--- Data shown ---
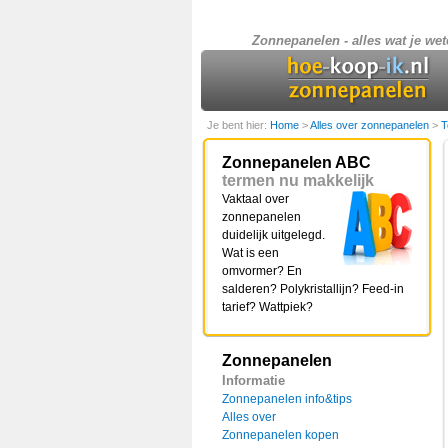
Zonnepanelen - alles wat je wet
Je bent hier:
Home
>
Alles over zonnepanelen
>
T
Zonnepanelen ABC
termen nu makkelijk
Vaktaal over
zonnepanelen
duidelijk uitgelegd.
Wat is een
omvormer? En
salderen? Polykristallijn? Feed-in
tarief? Wattpiek?
Zonnepanelen
Informatie
Zonnepanelen info&tips
Alles over
Zonnepanelen kopen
---
### Task goal:
What is needed here is each line above set down word for word, minus the images.

### Finished exercise:
Zonnepanelen - alles wat je wet
Je bent hier:
Home
>
Alles over zonnepanelen
>
T
Zonnepanelen ABC
termen nu makkelijk
Vaktaal over
zonnepanelen
duidelijk uitgelegd.
Wat is een
omvormer? En
salderen? Polykristallijn? Feed-in
tarief? Wattpiek?
Zonnepanelen
Informatie
Zonnepanelen info&tips
Alles over
Zonnepanelen kopen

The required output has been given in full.